By several measures, immigrant women as a group were found to have comparatively limited access to sexual and reproductive health care. About one-third (33%) of foreign-born women aged 15–44 lacked health insurance coverage in the study period, compared with 16% of U.S.-born women. Immigrant women were less likely to use private insurance to pay for sexual and reproductive health services and nearly twice as likely to pay out of pocket (28% of foreign-born women paid for sexual and reproductive health services out of pocket, compared with 16% of U.S.-born women). Differences in insurance coverage and payment method between immigrant and U.S.-born women were particularly pronounced among Hispanic women.
Immigrant women also differed from U.S.-born women on contraceptive use and other sexual and reproductive health indicators. Fewer immigrant women had sexual intercourse or gave birth before age 20 (62% and 27%, respectively) than U.S.-born women (86% and 32%, respectively). Additionally, immigrant women at risk of an unintended pregnancy in some racial and ethnic groups (non-Hispanic black, non-Hispanic white and Asian) were less likely than U.S.-born women to use highly effective contraceptive methods, including sterilization, IUDs and implants. Among Hispanic women, immigrants were more likely to use highly effective contraceptive methods (53%) than their U.S.-born counterparts (41%).
The researchers suggest that immigrant experiences are likely even more complex than this analysis shows, varying not only by race and ethnicity, but also by country of origin. Sexual and reproductive health differences between immigrant and U.S.-born women are likely rooted in a mix of structural, cultural, economic and social factors. For example, federal and state policies that bar immigrant women from affordable health insurance coverage likely contribute to disparities. Our experts note that systemic factors like language barriers and a health care system that is difficult for many people in the country to navigate may also make it more difficult for immigrant women to affordably obtain care.

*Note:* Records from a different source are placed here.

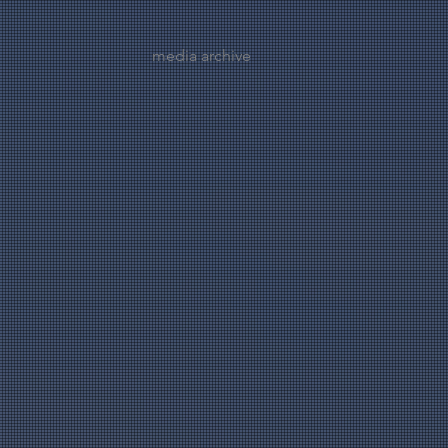
media archive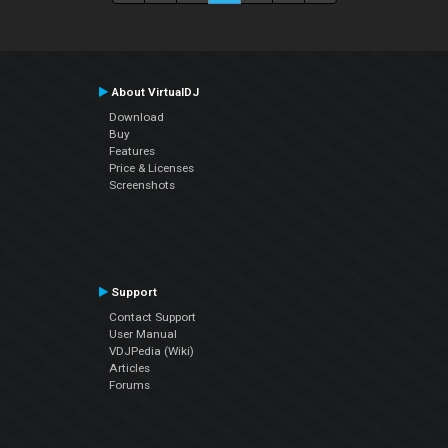
About VirtualDJ
Download
Buy
Features
Price & Licenses
Screenshots
Support
Contact Support
User Manual
VDJPedia (Wiki)
Articles
Forums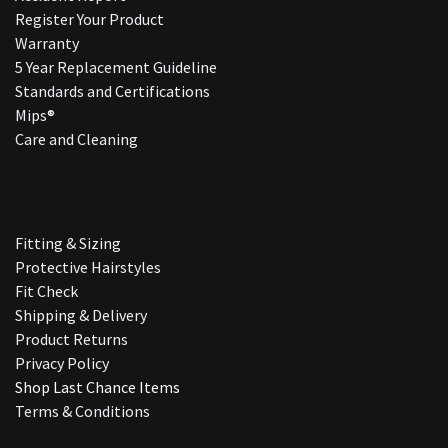
Register Your Product
Warranty
5 Year Replacement Guideline
Standards and Certifications
Mips®
Care and Cleaning
Fitting & Sizing
Protective Hairstyles
Fit Check
Shipping & Delivery
Product Returns
Privacy Policy
Shop Last Chance Ite​ms
Terms & Conditions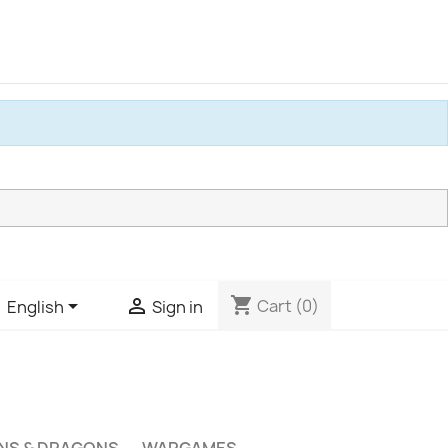
shopping_cart


Cart
(0)
English
Sign in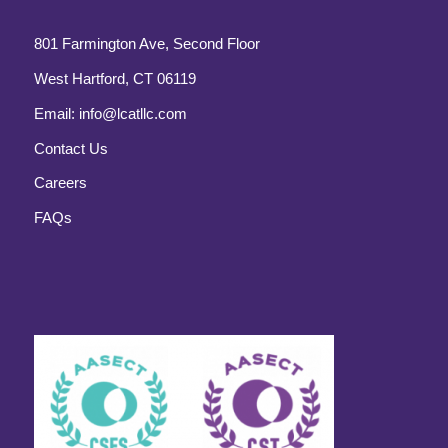
801 Farmington Ave, Second Floor
West Hartford, CT 06119
Email:
info@lcatllc.com
Contact Us
Careers
FAQs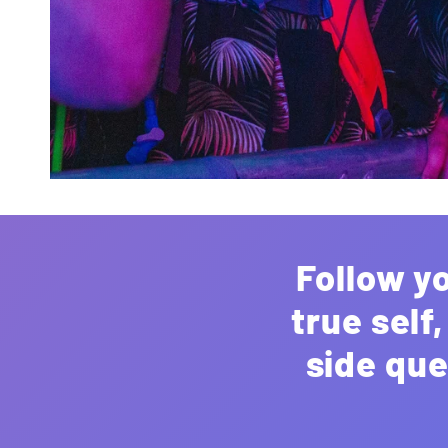
Follow y
true self
side que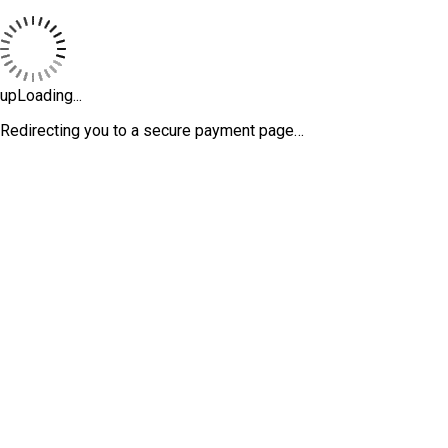
upLoading...
Redirecting you to a secure payment page…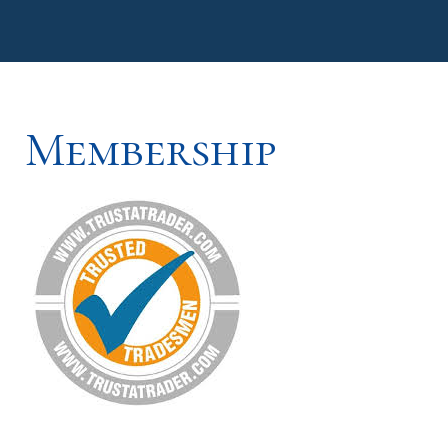
Membership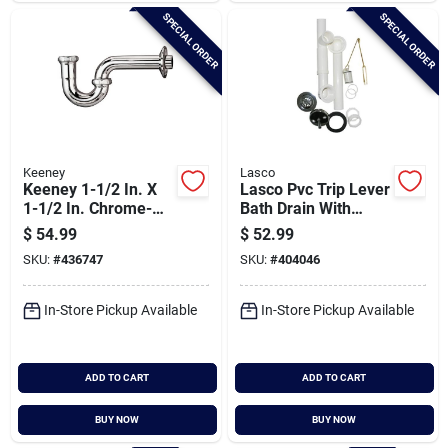
SPECIAL ORDER
SPECIAL ORDER
Keeney
Lasco
Keeney 1-1/2 In. X
Lasco Pvc Trip Lever
1-1/2 In. Chrome-
Bath Drain With
plated 17 Gauge
Chrome Plated Trim
$
54.99
$
52.99
Brass P-trap
SKU:
#
436747
SKU:
#
404046
In-Store Pickup Available
In-Store Pickup Available
ADD TO CART
ADD TO CART
BUY NOW
BUY NOW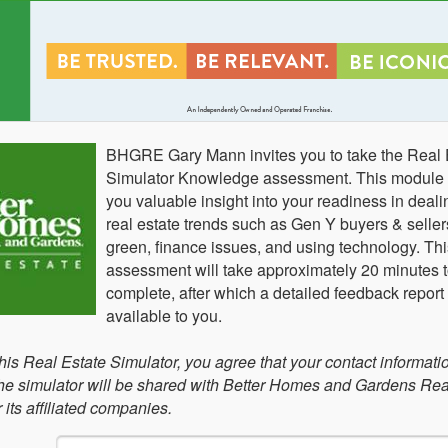
BHGRE Gary Mann invites you to take the Real 
Simulator Knowledge assessment. This module w
you valuable insight into your readiness in deali
real estate trends such as Gen Y buyers & seller
green, finance issues, and using technology. Thi
assessment will take approximately 20 minutes 
complete, after which a detailed feedback report 
available to you.
this Real Estate Simulator, you agree that your contact informati
 the simulator will be shared with Better Homes and Gardens Rea
its affiliated companies.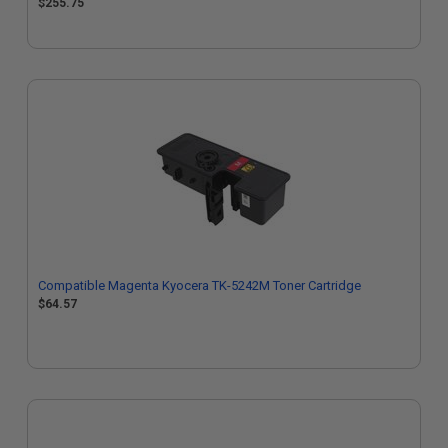
$255.75
Compatible Magenta Kyocera TK-5242M Toner Cartridge
$64.57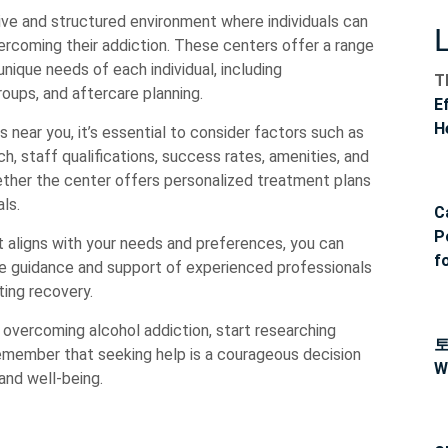
ve and structured environment where individuals can
ercoming their addiction. These centers offer a range
ique needs of each individual, including
T
roups, and aftercare planning.
E
H
near you, it’s essential to consider factors such as
h, staff qualifications, success rates, amenities, and
hether the center offers personalized treatment plans
ls.
C
P
 aligns with your needs and preferences, you can
f
he guidance and support of experienced professionals
ting recovery.
s overcoming alcohol addiction, start researching
emember that seeking help is a courageous decision
W
 and well-being.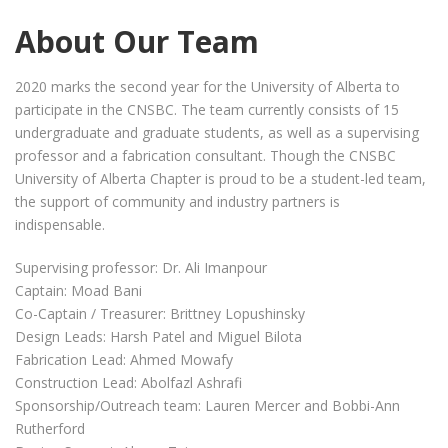
About Our Team
2020 marks the second year for the University of Alberta to
participate in the CNSBC. The team currently consists of 15
undergraduate and graduate students, as well as a supervising
professor and a fabrication consultant. Though the CNSBC
University of Alberta Chapter is proud to be a student-led team,
the support of community and industry partners is
indispensable.
Supervising professor: Dr. Ali Imanpour
Captain: Moad Bani
Co-Captain / Treasurer: Brittney Lopushinsky
Design Leads: Harsh Patel and Miguel Bilota
Fabrication Lead: Ahmed Mowafy
Construction Lead: Abolfazl Ashrafi
Sponsorship/Outreach team: Lauren Mercer and Bobbi-Ann
Rutherford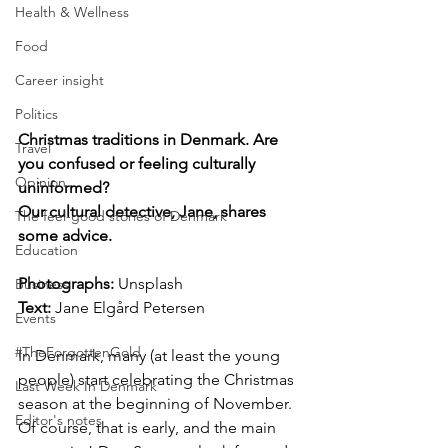
Health & Wellness
Food
Career insight
Politics
Christmas traditions in Denmark. Are 
Travel
you confused or feeling culturally 
Opinion
uninformed? 
Our cultural detective, Jane, shares 
The feel-good stories of Denmark
some advice.
Education
Photographs: 
Unsplash
Business
Text:
 Jane Elgård Petersen
Events
#TheForgottenGold
In Denmark, many (at least the young 
people) start celebrating the Christmas 
Last Week In Denmark
season at the beginning of November. 
Editor's notes
Of course, that is early, and the main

"Too many policy and programmatic barriers stand between immigrant women and sexual and reproductive health care, and the current political climate exacerbates those barriers," says Kinsey Hasstedt, Guttmacher policy expert. "Policymakers and providers must act to help ensure that immigrant women are able to safely obtain the health care they need, and take into account the diversity of individual women’s preferences and needs."
"The Sexual and Reproductive Health of Foreign-Born Women in the United States," by Athena Tapales, Ayana Douglas-Hall and Hannah Whitehead, is currently available online and will appear in a forthcoming issue of Contraception.
Support for this project was provided in part by the Guttmacher Center for Population Research Innovation and Dissemination (NIH grant 5 R24 HD074034).